Грэм с удивлением смотрел в ее разгоревшееся лицо. Вначале она, казалось, с трудом подбирала слова, но потом заговорила с пылом и страстью.
– Неужели вы думаете, вам суждено было прожить неприметную жизнь в далеком прошлом, впасть в чудесный сон, и восстать из него, и вызвать изумление, почитание и надежды половины мира – все только ради того, чтобы прожить здесь еще одну неприметную жизнь?.. Неужели вы сможете переложить ответственность на кого-то другого?
– Я знаю, как велика моя власть, – запинаясь, сказал Грэм. – Вернее, знаю, какой огромной она кажется. Но реальна ли она? Все это похоже на сон. Это действительность – или только великая иллюзия?
– Она реальна, – сказала девушка, – если вы решитесь.
– В конечном счете, моя власть, как и всякая другая, есть вера во Власть. Мираж в умах людей.
– Если вы решитесь! – повторила девушка.
– Но…
– Бессчетное множество людей, – сказала она. – Пока это в их умах, они будут повиноваться.

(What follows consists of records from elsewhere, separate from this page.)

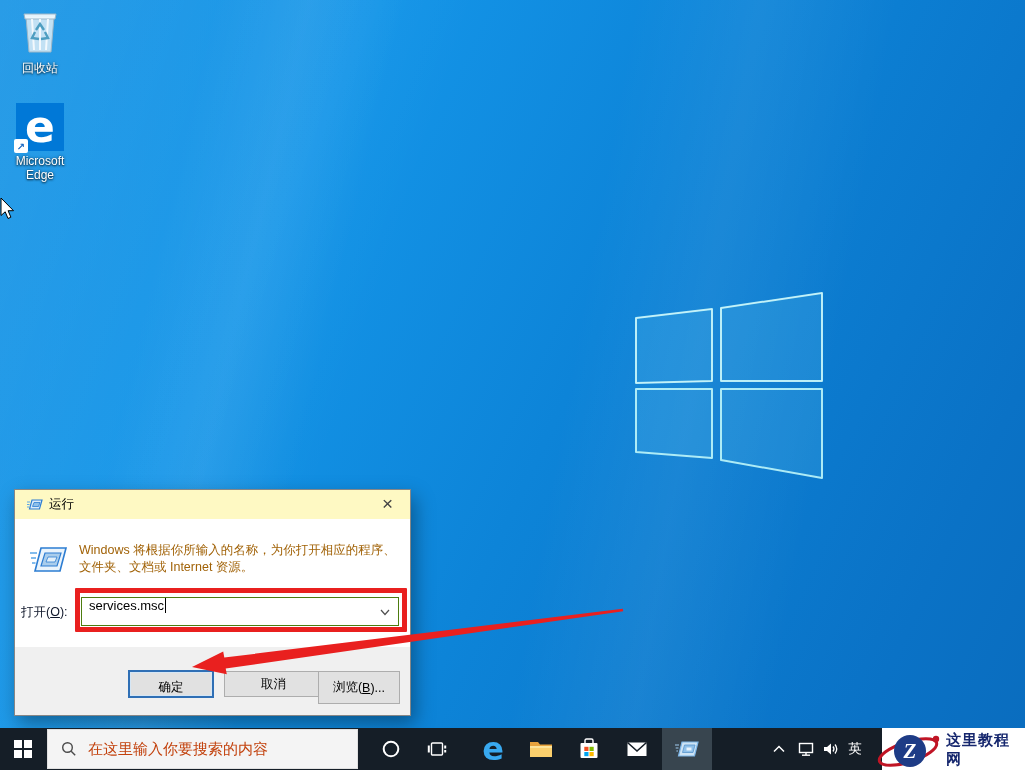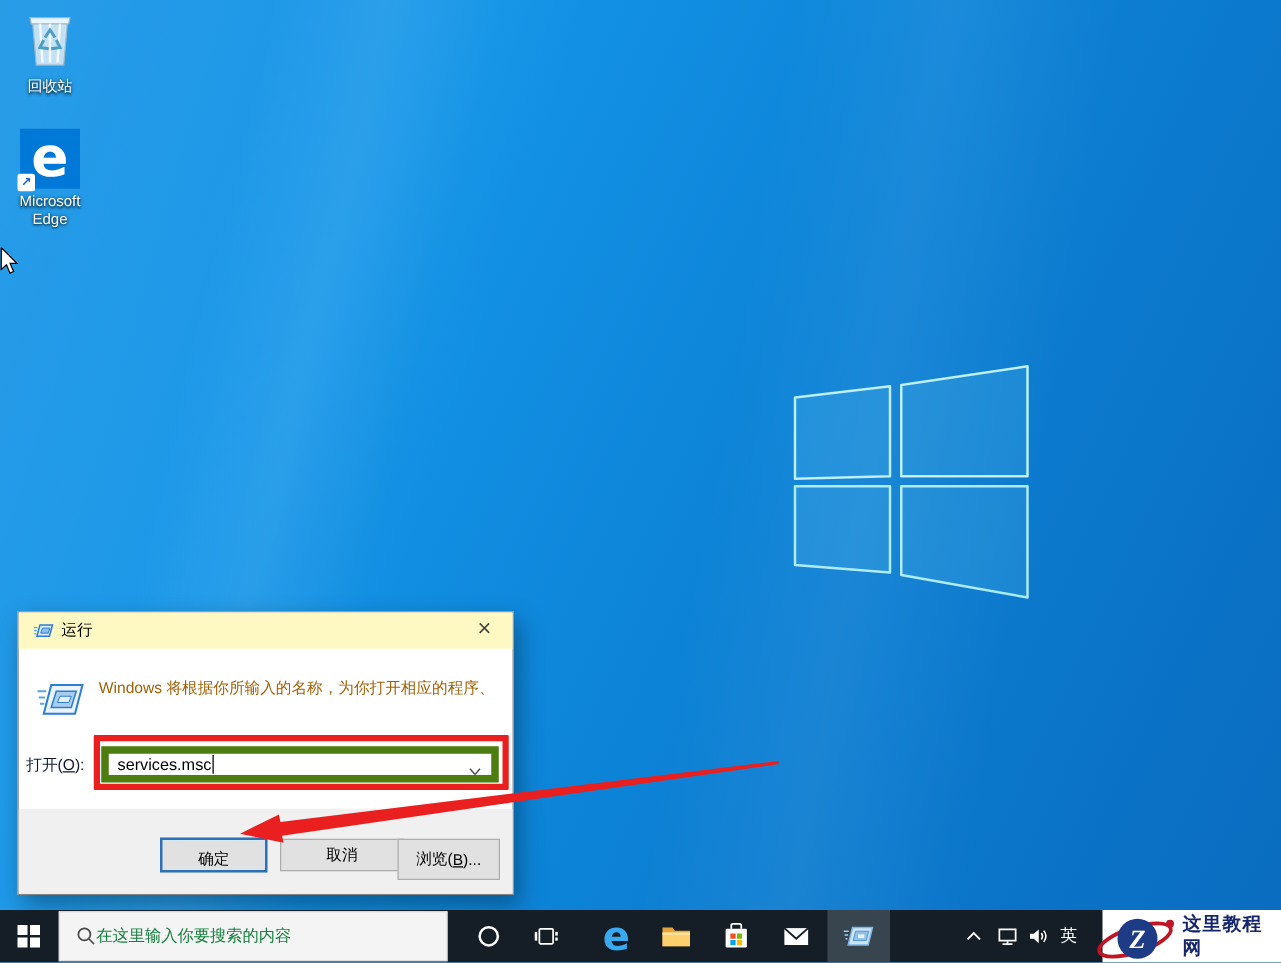"文件夹、文档或 Internet 资源。" div { html: none -> <div>文件夹、文档或 Internet 资源。</div> }
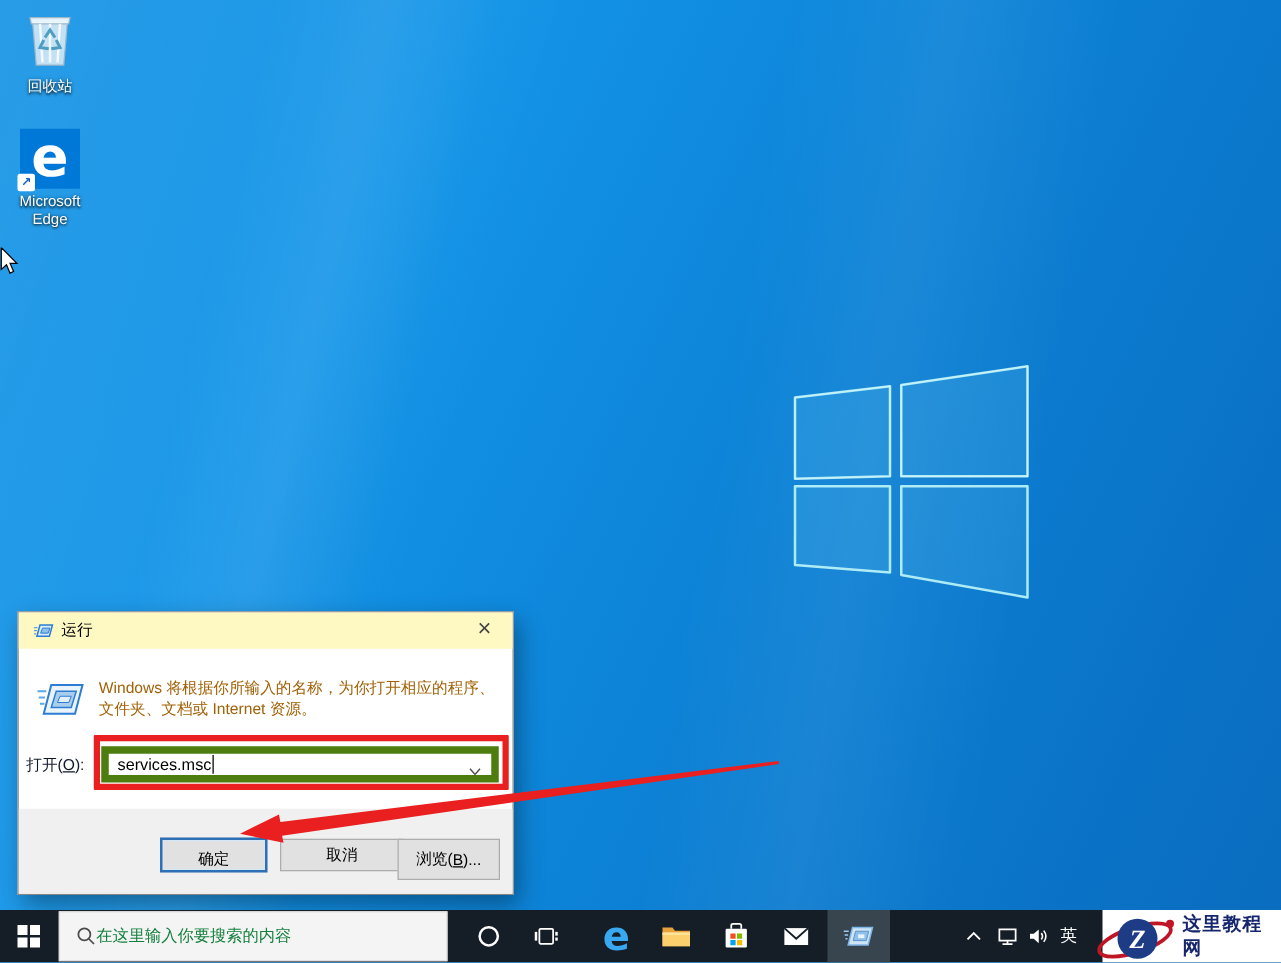"services.msc" .rd-combo { align-items: center -> none; border: 6px solid #4d7c0f -> 1px solid #4d7c0f }
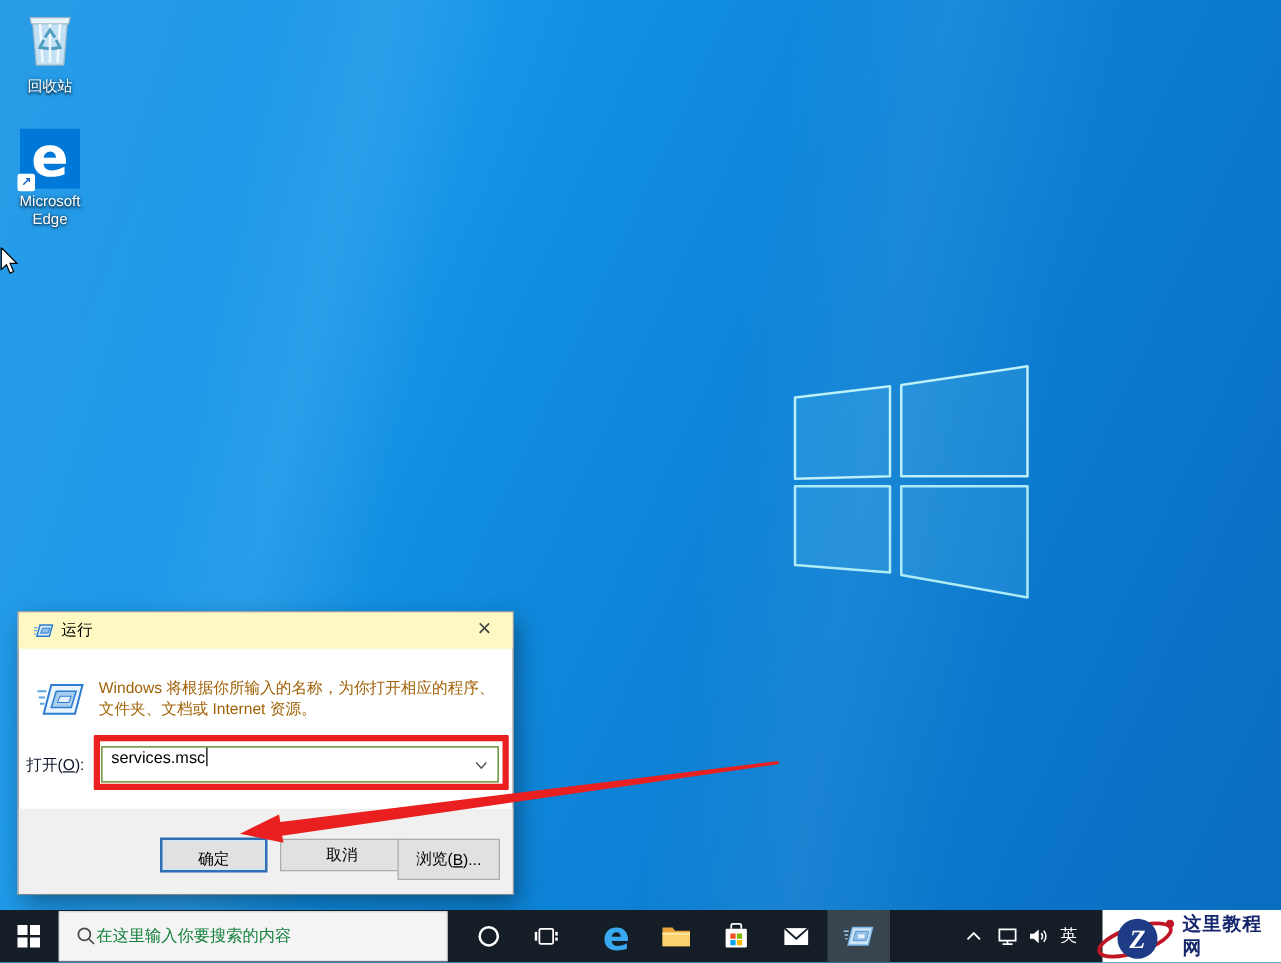"在这里输入你要搜索的内容" .tb-search .ph { color: #15803d -> #c2410c; font-size: 13px -> 15px; margin-left: none -> 11px }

– Но я ничего не знаю. Вот что сидит в моем уме. Ничего не знаю. А все эти советники, Острог… Они мудрее, хладнокровнее, знают так много – каждую мелочь. Но в самом деле, о каких несчастных вы говорили? Что я должен узнать? Вы считаете…
Он смутился и умолк.
– Я еще почти ребенок. Но мир кажется мне полным несчастий. Мир изменился с ваших времен, и изменился странным образом. Я только и мечтала, чтобы увидеть вас и рассказать об этом. Мир изменился. Словно язва разъела его… вынула из него жизнь… все достойное… – Она вдруг придвинула к Грэму пылающее лицо. – Ваше время было временем свободы. Да, я много думала. Думать меня заставила жизнь – она не была счастливой. Люди теперь не свободнее, не лучше, не значительнее, чем люди вашего времени. Но это не все. Этот город – тюрьма. И каждый город теперь – тюрьма. Ключи же – у Маммоны. Мириады, бессчетные мириады мучаются от колыбели до могилы. Это справедливо? И так должно быть всегда? Да, сейчас намного хуже, чем в ваши дни. Вокруг нас, повсюду – горе и боль. Пустые удовольствия той жизни, которая окружает вас, – а рядом существование в безмерной нужде. Да, бедняки понимают это, они сознают, как тяжела их судьба. Неисчислимые толпы две ночи назад шли за вас на смерть!.. Вы обязаны им жизнью.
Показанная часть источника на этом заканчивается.